Alternatively, the `SigmaClip`

class provides an
object-oriented interface to sigma clipping, which also returns a
masked array by default:

```
>>> sigclip = stats.SigmaClip(sigma=2, maxiters=5)
>>> sigclip(data)
masked_array(data=[1, 5, 6, 8, --, 5, 3, 2],
mask=[False, False, False, False, True, False, False, False],
fill_value=999999)
```

In addition, there are also several convenience functions for making
the calculation of statistics even more convenient. For example,
`sigma_clipped_stats()`

will return the mean,
median, and standard deviation of a sigma-clipped array:

```
>>> stats.sigma_clipped_stats(data, sigma=2, maxiters=5)
(np.float64(4.285714285714286), np.float64(5.0), np.float64(2.249716535431946))
```

There are also tools for calculating robust statistics, sampling the data, circular statistics, confidence limits, spatial statistics, and adaptive histograms.

Most tools are fairly self-contained, and include relevant examples in their docstrings.

## Using `astropy.stats`

#

More detailed information on using the package is provided on separate pages, listed below.

Also see Choosing Histogram Bins.

## Constants#

The `astropy.stats`

package defines two constants useful for
converting between Gaussian sigma and full width at half maximum
(FWHM):

- gaussian_sigma_to_fwhm#
Factor with which to multiply Gaussian 1-sigma standard deviation to convert it to full width at half maximum (FWHM).

>>> from astropy.stats import gaussian_sigma_to_fwhm >>> gaussian_sigma_to_fwhm 2.3548200450309493

- gaussian_fwhm_to_sigma#
Factor with which to multiply Gaussian full width at half maximum (FWHM) to convert it to 1-sigma standard deviation.

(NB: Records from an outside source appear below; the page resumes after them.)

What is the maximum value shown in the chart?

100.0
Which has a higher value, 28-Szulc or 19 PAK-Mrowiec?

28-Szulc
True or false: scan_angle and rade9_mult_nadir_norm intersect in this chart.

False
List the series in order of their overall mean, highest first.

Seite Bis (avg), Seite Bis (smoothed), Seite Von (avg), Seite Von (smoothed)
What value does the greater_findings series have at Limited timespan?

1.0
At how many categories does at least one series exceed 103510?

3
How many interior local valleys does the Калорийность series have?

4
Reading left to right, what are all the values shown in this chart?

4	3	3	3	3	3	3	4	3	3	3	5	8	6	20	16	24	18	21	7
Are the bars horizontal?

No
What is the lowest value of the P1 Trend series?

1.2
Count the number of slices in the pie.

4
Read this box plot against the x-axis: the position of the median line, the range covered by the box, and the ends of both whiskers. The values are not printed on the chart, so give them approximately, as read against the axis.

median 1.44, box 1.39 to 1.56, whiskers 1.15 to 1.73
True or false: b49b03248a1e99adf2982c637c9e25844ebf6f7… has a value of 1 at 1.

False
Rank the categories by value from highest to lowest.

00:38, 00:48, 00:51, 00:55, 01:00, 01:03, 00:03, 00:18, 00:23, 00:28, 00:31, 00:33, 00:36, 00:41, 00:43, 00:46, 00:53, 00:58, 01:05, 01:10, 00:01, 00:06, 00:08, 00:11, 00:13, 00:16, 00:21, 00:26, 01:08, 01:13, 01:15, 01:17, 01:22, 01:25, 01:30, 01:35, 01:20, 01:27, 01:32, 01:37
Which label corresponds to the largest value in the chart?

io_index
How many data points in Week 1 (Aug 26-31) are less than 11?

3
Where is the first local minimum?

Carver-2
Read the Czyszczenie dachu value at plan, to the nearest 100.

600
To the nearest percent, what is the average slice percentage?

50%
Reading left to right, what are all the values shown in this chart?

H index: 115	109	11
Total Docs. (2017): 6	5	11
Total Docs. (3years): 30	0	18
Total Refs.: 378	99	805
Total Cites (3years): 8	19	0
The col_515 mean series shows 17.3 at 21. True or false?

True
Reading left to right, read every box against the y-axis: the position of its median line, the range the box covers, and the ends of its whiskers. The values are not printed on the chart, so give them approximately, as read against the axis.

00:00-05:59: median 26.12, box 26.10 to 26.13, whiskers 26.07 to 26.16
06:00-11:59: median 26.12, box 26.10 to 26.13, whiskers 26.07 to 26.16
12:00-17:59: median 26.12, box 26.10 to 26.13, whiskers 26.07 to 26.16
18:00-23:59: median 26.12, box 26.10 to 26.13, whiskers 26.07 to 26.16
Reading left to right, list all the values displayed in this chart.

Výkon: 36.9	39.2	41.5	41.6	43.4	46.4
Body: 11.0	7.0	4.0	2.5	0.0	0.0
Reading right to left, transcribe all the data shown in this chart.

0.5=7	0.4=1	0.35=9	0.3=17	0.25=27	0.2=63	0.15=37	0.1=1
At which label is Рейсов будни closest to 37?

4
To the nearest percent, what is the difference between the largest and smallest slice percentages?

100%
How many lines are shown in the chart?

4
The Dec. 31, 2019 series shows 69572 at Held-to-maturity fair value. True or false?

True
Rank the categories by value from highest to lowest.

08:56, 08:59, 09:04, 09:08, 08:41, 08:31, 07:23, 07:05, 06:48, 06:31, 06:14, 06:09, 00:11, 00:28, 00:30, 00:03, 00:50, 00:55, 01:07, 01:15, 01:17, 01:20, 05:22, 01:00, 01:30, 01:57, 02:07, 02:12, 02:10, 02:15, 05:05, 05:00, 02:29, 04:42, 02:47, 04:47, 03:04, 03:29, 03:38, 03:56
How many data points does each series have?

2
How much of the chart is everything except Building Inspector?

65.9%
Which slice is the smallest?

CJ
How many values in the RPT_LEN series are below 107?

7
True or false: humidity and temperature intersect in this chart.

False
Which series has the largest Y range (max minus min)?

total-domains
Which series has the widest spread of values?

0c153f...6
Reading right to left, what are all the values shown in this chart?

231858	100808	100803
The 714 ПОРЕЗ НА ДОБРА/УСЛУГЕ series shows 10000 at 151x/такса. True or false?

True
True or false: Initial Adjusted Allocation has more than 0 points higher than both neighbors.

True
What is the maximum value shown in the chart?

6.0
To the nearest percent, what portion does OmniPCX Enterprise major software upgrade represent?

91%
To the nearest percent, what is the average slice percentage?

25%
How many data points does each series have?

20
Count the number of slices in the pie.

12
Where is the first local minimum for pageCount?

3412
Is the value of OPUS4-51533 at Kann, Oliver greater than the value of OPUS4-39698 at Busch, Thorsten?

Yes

>>> from astropy.stats import gaussian_fwhm_to_sigma >>> gaussian_fwhm_to_sigma 0.42466090014400953

## See Also#

`scipy.stats`

This SciPy package contains a variety of useful statistical functions and classes. The functionality in

`astropy.stats`

is intended to supplement this,*not*replace it.

- statsmodels
The statsmodels package provides functionality for estimating different statistical models, tests, and data exploration.

- astroML
The astroML package is a Python module for machine learning and data mining. Some of the tools from this package have been migrated here, but there are still a number of tools there that are useful for astronomy and statistical analysis.

`astropy.visualization.hist()`

The

`histogram()`

routine and related functionality defined here are used within the`astropy.visualization.hist()`

function. For a discussion of these methods for determining histogram binnings, see Choosing Histogram Bins.

## Performance Tips#

If you are finding sigma clipping to be slow, and if you have not already done
so, consider installing the bottleneck
package, which will speed up some of the internal computations. In addition, if
you are using standard functions for `cenfunc`

and/or `stdfunc`

, make sure
you specify these as strings rather than passing a NumPy function — that is,
use:

```
>>> sigma_clip(array, cenfunc='median')
```

instead of:

```
>>> sigma_clip(array, cenfunc=np.nanmedian)
```

Using strings will allow the sigma-clipping algorithm to pick the fastest implementation available for finding the median.